TASK DETAILS
The whole listing below needs to be duplicated exactly, pictures aside.
** DATA follows **
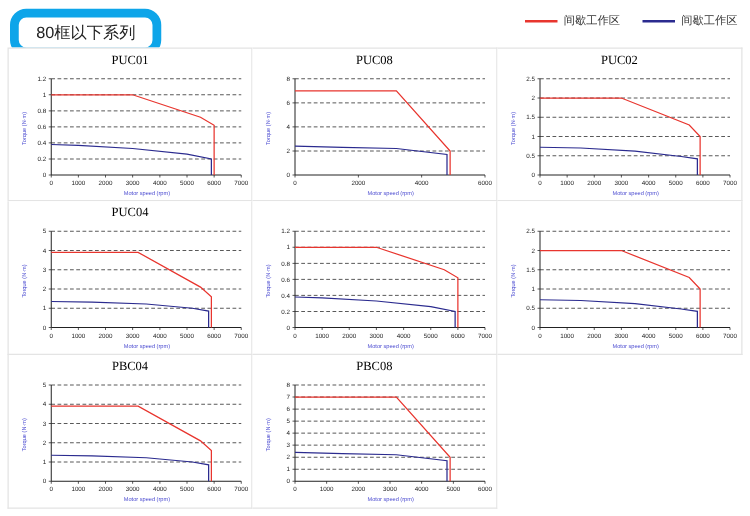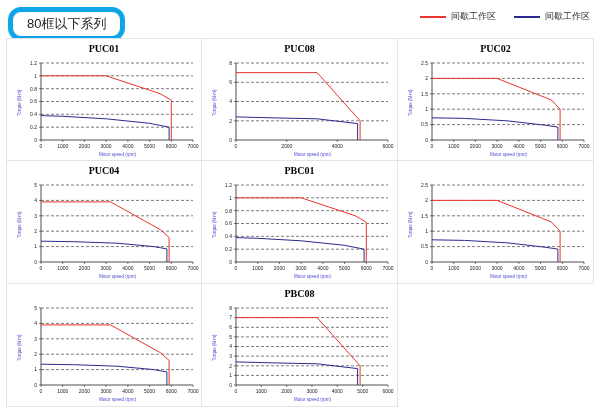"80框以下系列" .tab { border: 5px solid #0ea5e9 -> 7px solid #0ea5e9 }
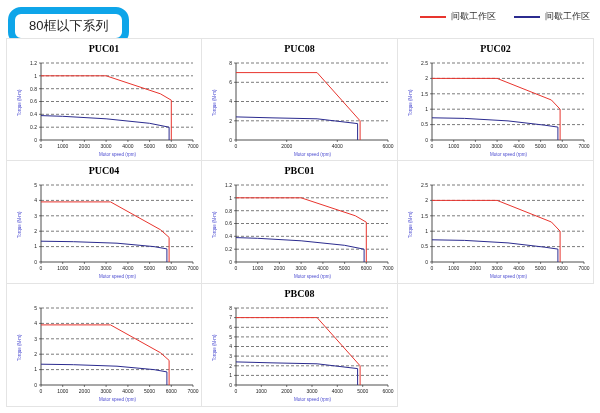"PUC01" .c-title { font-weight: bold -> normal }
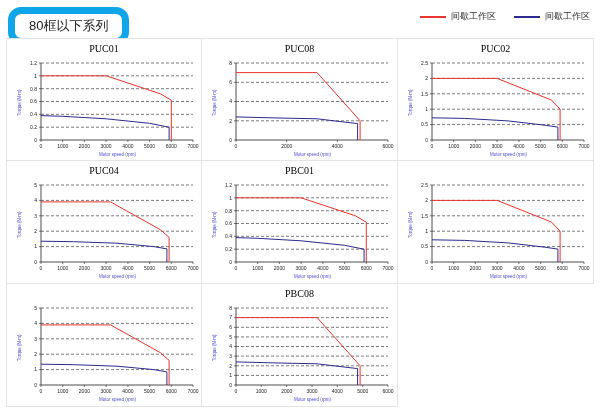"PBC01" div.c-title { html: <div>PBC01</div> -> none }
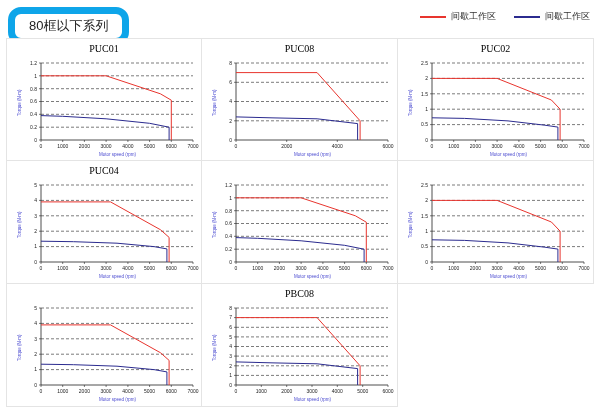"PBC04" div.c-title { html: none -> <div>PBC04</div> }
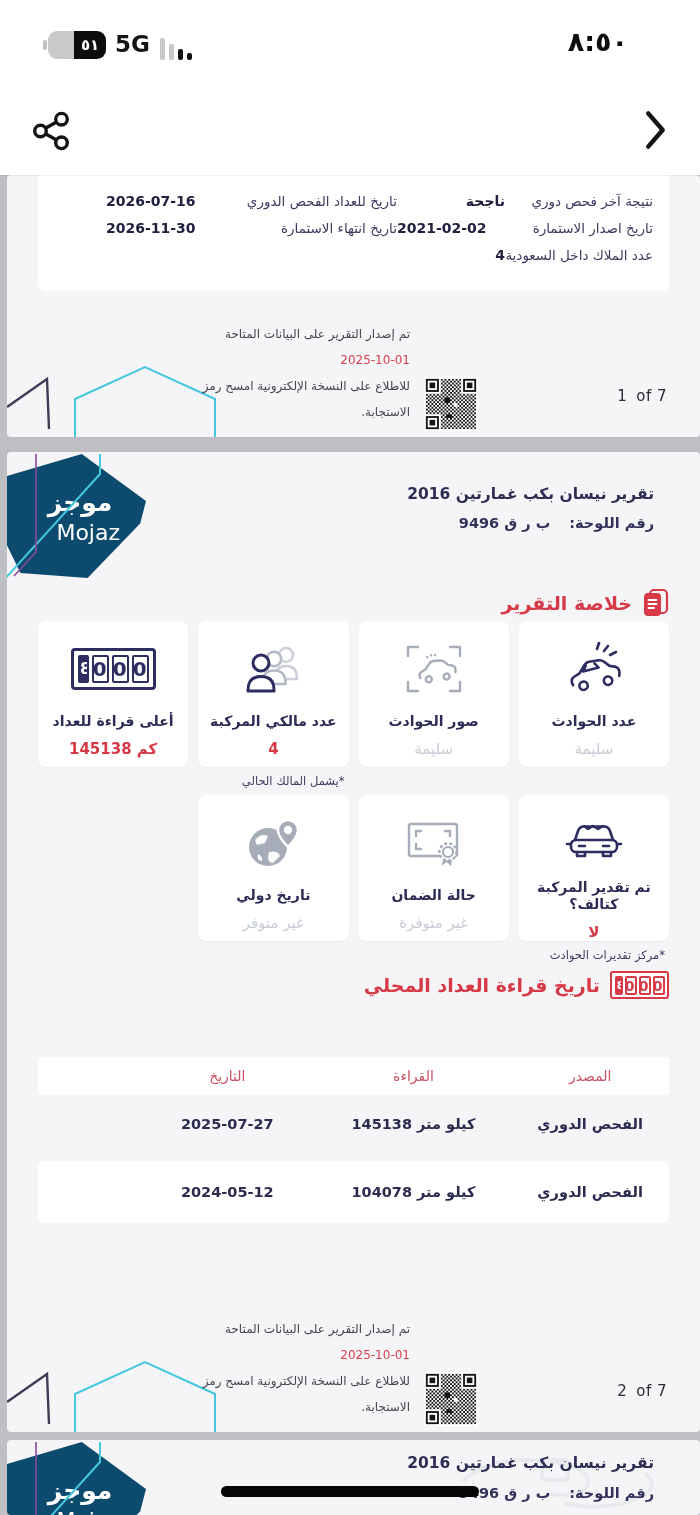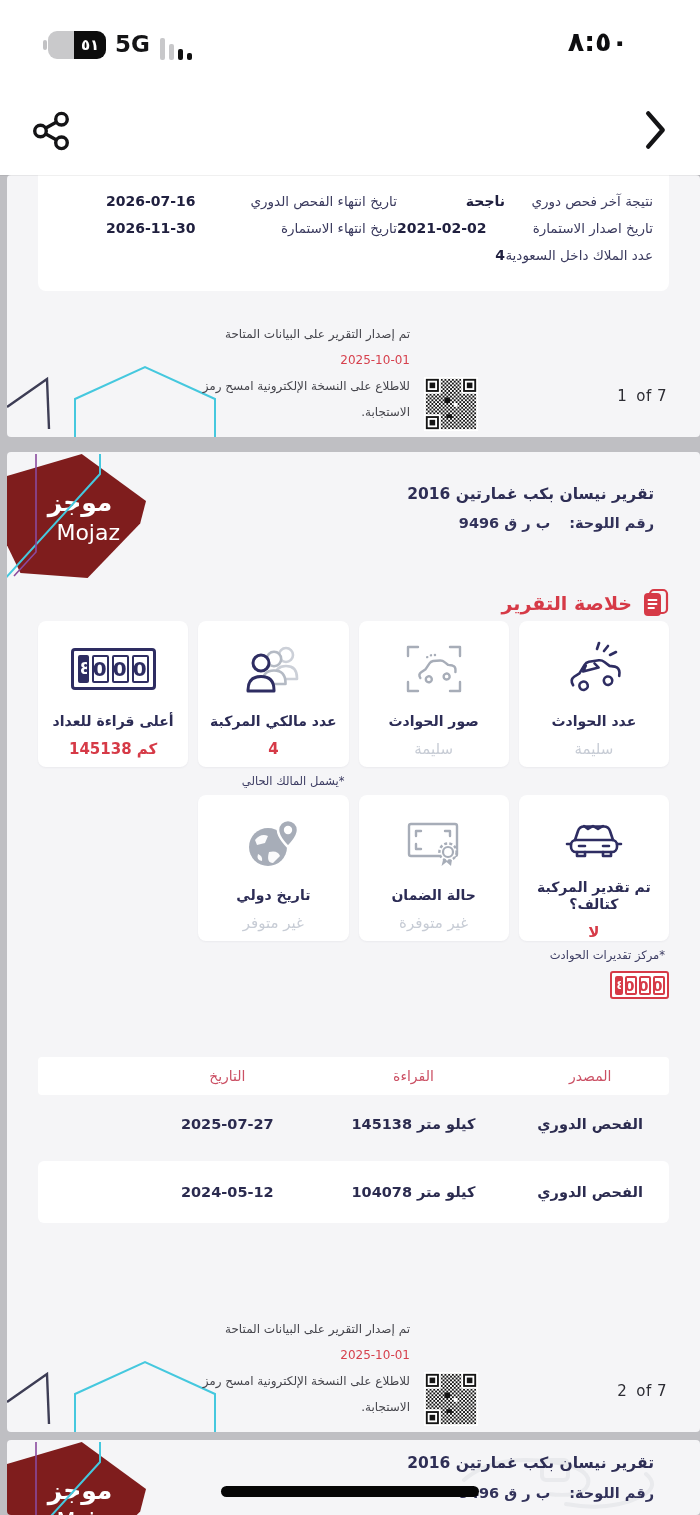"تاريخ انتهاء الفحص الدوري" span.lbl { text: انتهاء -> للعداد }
** End of DATA **
RESPONSE BELOW
"80框以下系列" .tab { border: 5px solid #0ea5e9 -> 7px solid #0ea5e9 }
"PUC01" .c-title { font-weight: bold -> normal }
"PBC01" div.c-title { html: <div>PBC01</div> -> none }
"PBC04" div.c-title { html: none -> <div>PBC04</div> }
"تاريخ انتهاء الفحص الدوري" span.lbl { text: انتهاء -> للعداد }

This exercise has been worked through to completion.